[Collected data entries]
# # # #

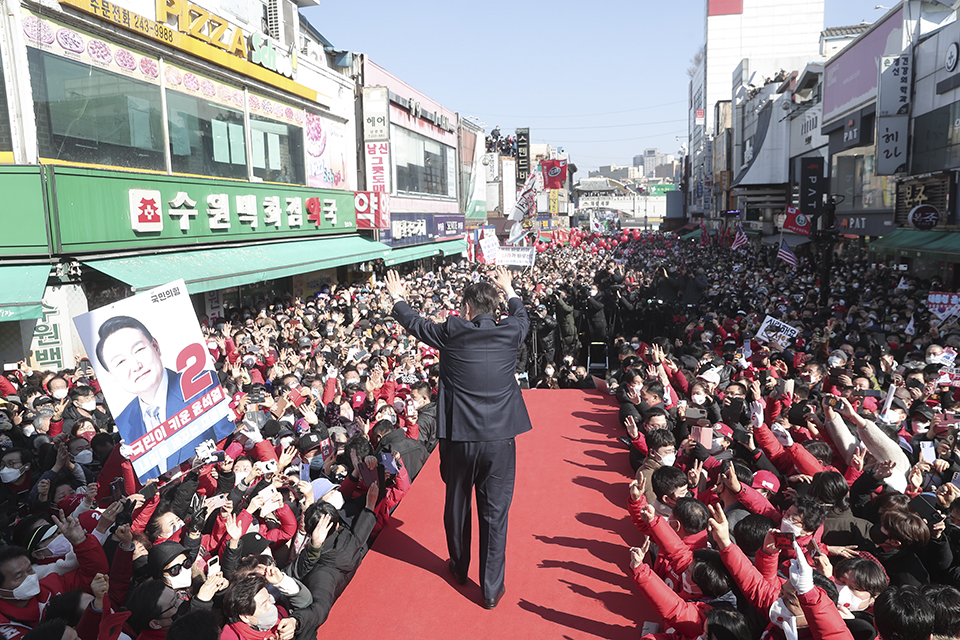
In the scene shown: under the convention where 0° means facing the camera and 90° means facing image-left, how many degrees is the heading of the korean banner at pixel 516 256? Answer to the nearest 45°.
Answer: approximately 0°

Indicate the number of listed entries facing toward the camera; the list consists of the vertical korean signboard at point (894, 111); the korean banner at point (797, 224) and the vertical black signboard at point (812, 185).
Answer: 3

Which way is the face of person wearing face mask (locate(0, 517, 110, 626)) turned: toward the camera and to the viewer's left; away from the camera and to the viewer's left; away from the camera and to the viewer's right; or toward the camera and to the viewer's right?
toward the camera and to the viewer's right

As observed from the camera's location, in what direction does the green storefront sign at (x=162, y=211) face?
facing the viewer and to the right of the viewer

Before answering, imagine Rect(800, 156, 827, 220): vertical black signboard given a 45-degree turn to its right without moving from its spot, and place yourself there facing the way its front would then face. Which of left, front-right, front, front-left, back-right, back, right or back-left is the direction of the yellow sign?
front

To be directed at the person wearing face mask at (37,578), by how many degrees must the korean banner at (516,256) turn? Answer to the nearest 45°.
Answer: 0° — it already faces them

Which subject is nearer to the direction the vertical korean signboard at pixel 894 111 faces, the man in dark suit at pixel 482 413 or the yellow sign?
the man in dark suit

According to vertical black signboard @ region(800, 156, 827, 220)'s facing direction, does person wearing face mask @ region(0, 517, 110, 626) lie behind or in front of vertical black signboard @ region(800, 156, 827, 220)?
in front

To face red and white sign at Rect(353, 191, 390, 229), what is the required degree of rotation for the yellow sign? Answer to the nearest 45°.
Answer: approximately 90° to its left

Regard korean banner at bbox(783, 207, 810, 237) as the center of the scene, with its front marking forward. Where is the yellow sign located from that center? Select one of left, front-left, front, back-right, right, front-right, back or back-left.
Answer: front-right

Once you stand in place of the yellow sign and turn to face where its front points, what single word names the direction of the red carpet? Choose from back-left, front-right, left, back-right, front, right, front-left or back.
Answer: front-right

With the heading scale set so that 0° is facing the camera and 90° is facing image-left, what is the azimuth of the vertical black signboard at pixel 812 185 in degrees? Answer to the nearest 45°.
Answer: approximately 0°
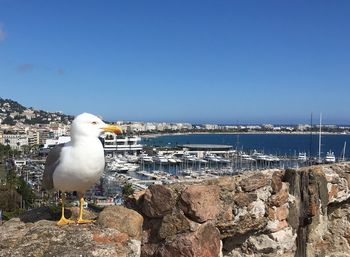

# # # #

- ASSIGNED TASK:
Select and copy every line in the data above that contains the word "scene". Case matters.

- WRITTEN ANSWER:
In the scene shown: under the convention where 0° means facing the camera and 90° means facing image-left, how many degrees is the heading of the korean banner at pixel 516 256? Answer to the nearest 45°.
Regard korean banner at bbox(783, 207, 810, 237) as the center of the scene, with its front marking forward. Where is the yellow sign located from that center? Select one of left, front-left, front, back-right, right, front-right, back or back-left.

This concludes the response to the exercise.